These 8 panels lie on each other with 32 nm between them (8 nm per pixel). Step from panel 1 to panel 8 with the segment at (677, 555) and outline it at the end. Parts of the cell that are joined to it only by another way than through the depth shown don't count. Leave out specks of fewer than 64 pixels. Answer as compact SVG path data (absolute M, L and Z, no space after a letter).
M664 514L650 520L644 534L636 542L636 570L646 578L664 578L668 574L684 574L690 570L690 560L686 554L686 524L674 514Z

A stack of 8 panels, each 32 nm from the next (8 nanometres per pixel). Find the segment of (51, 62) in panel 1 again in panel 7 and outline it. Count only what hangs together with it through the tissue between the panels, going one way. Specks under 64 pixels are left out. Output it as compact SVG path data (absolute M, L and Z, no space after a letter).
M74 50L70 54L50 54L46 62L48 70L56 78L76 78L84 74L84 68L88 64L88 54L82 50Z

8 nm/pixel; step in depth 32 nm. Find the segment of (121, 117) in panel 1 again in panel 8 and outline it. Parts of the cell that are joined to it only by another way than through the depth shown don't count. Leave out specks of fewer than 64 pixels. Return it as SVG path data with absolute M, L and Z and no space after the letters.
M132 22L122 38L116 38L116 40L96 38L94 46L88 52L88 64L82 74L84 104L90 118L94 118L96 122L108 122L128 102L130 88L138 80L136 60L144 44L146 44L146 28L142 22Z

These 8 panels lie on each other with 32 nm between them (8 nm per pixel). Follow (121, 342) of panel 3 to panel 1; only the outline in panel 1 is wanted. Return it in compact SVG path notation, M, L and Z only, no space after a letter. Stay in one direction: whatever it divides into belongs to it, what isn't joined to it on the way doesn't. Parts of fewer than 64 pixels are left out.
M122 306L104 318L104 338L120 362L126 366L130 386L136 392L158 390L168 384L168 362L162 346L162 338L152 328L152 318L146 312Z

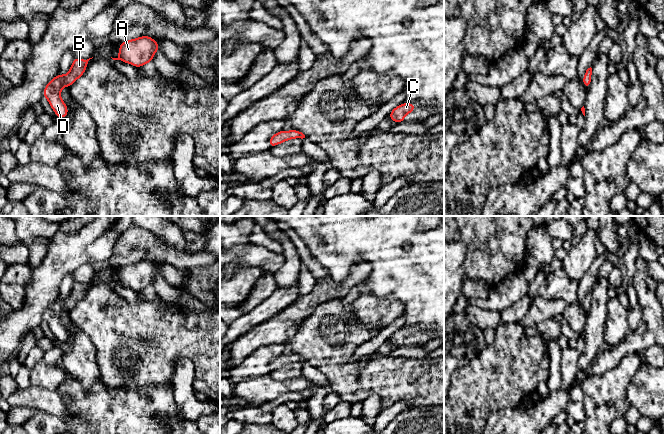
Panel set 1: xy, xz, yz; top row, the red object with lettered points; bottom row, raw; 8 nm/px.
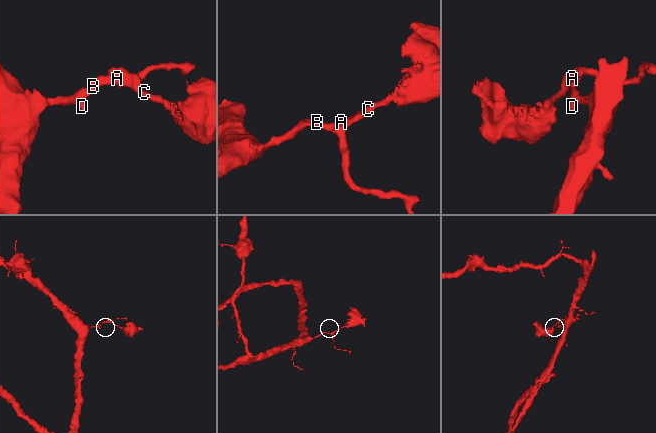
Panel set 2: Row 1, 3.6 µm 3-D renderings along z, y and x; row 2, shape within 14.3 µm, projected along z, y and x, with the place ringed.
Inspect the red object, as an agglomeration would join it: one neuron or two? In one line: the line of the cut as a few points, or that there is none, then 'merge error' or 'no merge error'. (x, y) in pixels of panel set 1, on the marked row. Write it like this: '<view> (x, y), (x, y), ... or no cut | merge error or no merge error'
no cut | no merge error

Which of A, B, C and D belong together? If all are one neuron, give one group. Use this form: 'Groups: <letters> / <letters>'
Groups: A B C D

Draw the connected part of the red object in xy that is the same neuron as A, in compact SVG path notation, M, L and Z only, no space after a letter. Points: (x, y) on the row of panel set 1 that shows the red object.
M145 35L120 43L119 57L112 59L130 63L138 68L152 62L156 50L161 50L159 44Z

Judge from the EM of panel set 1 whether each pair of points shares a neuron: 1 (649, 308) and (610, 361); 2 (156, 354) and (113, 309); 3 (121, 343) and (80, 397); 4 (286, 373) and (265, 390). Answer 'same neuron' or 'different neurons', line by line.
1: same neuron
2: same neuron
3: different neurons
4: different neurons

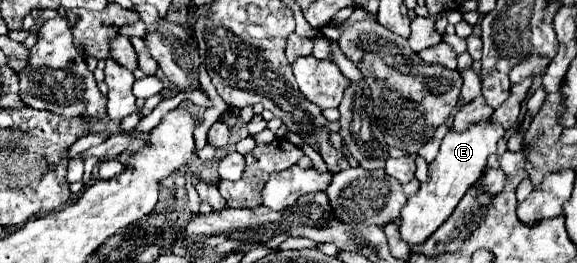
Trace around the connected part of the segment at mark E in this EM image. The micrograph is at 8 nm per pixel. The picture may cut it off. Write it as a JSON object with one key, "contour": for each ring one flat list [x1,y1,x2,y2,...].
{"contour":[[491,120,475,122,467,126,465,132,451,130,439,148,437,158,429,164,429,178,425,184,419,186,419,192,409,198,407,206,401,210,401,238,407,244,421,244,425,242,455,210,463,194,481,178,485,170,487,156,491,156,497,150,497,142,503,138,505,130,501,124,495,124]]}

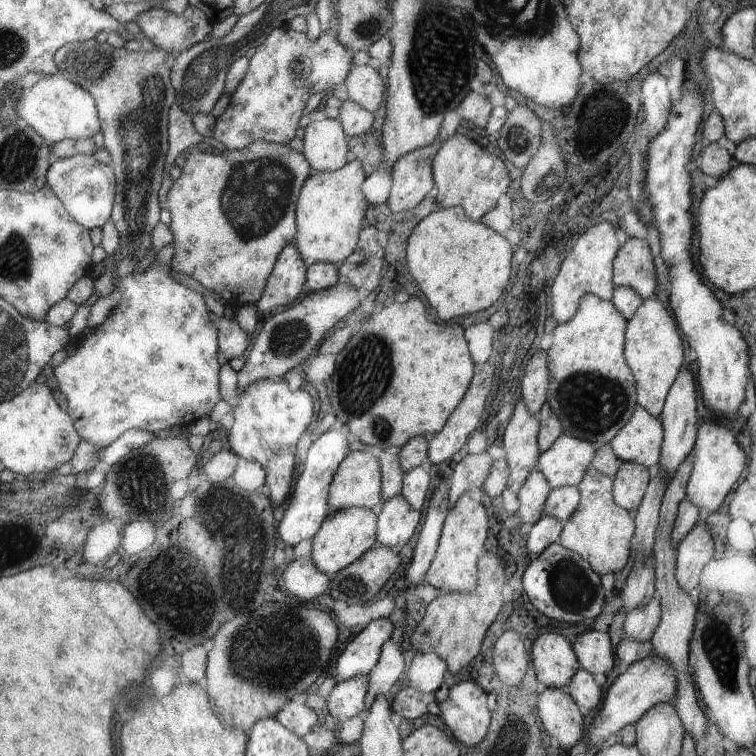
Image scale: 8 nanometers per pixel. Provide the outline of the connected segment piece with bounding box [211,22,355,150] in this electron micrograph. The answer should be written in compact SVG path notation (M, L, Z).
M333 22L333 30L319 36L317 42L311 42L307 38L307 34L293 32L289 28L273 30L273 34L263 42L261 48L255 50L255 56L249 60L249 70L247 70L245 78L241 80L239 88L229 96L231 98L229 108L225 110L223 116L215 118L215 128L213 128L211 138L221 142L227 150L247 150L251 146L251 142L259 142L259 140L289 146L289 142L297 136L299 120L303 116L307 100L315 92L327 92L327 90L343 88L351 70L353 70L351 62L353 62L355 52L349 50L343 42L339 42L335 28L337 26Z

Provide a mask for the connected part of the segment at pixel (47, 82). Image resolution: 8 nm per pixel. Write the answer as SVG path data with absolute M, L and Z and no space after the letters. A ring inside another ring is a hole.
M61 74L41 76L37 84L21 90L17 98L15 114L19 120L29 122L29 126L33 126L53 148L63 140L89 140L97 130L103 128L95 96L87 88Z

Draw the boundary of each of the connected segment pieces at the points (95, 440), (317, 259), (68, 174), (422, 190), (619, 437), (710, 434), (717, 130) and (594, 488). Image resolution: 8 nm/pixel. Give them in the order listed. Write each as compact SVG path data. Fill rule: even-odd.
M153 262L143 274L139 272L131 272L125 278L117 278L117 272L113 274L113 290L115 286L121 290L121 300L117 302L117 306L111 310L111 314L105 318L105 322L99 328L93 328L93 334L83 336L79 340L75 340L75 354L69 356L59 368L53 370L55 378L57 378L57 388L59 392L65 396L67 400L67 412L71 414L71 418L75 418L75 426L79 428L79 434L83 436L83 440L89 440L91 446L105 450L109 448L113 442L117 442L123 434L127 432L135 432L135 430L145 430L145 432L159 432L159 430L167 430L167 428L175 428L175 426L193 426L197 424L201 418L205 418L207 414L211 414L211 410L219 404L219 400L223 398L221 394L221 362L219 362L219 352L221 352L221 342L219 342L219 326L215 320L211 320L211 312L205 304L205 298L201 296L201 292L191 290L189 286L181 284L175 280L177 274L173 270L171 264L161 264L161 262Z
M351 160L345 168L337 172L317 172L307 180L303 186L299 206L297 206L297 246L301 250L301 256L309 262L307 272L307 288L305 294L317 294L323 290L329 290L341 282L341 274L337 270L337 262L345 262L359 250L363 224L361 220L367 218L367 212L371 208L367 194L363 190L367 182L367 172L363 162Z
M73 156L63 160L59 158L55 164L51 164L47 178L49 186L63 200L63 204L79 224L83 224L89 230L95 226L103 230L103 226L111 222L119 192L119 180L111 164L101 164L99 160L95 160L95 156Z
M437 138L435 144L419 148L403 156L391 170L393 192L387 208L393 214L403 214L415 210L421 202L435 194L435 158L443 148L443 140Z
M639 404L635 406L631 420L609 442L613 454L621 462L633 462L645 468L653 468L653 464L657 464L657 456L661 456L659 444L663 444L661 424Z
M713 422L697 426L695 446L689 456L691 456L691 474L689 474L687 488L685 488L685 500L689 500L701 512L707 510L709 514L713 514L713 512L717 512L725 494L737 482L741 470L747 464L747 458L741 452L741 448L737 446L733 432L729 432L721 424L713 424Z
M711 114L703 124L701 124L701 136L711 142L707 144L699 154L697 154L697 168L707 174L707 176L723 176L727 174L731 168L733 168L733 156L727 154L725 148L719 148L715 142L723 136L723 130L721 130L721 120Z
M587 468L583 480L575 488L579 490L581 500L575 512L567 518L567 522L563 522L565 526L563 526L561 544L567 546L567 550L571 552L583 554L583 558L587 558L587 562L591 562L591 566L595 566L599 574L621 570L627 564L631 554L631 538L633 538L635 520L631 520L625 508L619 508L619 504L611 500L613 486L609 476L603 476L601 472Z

*Exercise*.
Only the lines starting at the one with "Panel set 1: xy, xz, yz;" and ending at the one with "Panel set 2: Row" should be printed, each exactly as it appears in the material above; the pictures are to be omitted.

*Written solution*.
Panel set 1: xy, xz, yz; top row, the red object with lettered points; bottom row, raw; 8 nm/px.
Panel set 2: Row 1, 3.6 µm 3-D renderings along z, y and x; row 2, shape within 14.3 µm, projected along z, y and x, with the place ringed.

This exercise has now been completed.